Researchers such as Jacobsen and Gortner and Oei et al. have raised the argument that cognitive therapy may not be the primary change agent in reducing mental health symptoms, and that an identified reduction in symptoms may be the result of receiving positive reinforcement from the environment [31,32]. In addition, as Oei et al. suggest, positive post-therapeutic changes may also depend on certain non-specific factors such as the effect of the therapist's communication skills or support from other members if the treatment is delivered in a group format [32]. Indeed, the current literature offers mixed results on the causal relationship between cognition and emotion, and appears to suggest a bidirectional relationship between the two variables [32]. Further studies are clearly needed to examine the nature of the relationship between changes in cognitive processes and changes in depressive symptoms among Chinese people with mental health symptoms.
This study has several major limitations. First, it did not measure the longer-term effect of CBT for Chinese parents with children with developmental disabilities. A follow-up study would be necessary to ascertain whether the effects of the CBT are maintained in this group of parents. Second, we cannot rule out the possibility that positive changes in the various measures may have been due to group effects such as emotional support and advice provided by others. To better ascertain the therapeutic values of the cognitive and behavioural skills taught in the CBT group, it would be useful to introduce a social group as a control condition in the study design. Finally, we introduced dysfunctional attitudes, rules and values as a cognitive process variable in this study.
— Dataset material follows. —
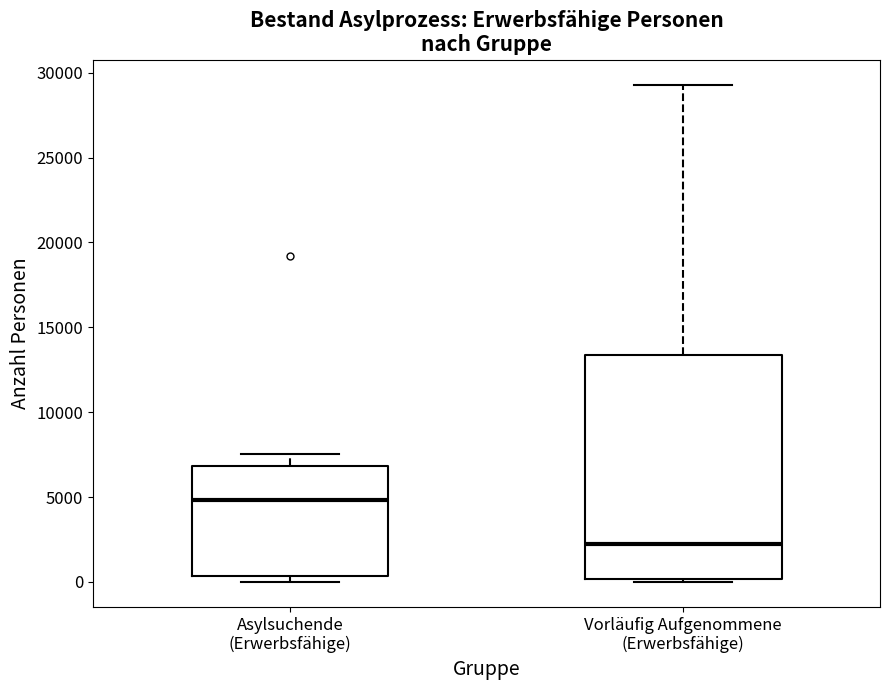

Reading left to right, read every box against the y-axis: the position of its median line, the range the box covers, and the ends of its whiskers. The values are not printed on the chart, so give them approximately, as read against the axis.

Asylsuchende (Erwerbsfähige): median 5000, box 500 to 7000, whiskers 0 to 7500
Vorläufig Aufgenommene (Erwerbsfähige): median 2000, box 0 to 13500, whiskers 0 (just below the box's lower edge) to 29500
Although it may be the case that there is a need to adopt a more sensitive measure to tap parents’ dysfunctional attitudes, rules and values associated with the care of children with developmental disabilities, it is certain that there is room to introduce and test other process variables that may be associated with changes in the outcome variables for this group of parents. One such process variable that is widely used in the literature is parenting self-efficacy.
Conclusion
This study endeavoured to examine the efficacy of CBT groups for Chinese parents with children with developmental disabilities. The initial findings suggest that after ten weeks of treatments, the participants in our culturally attuned and structured CBT group displayed significant improvements in parenting stress, general mental health, and quality of life, whereas no significant changes in these measures were observed among the participants in the control group.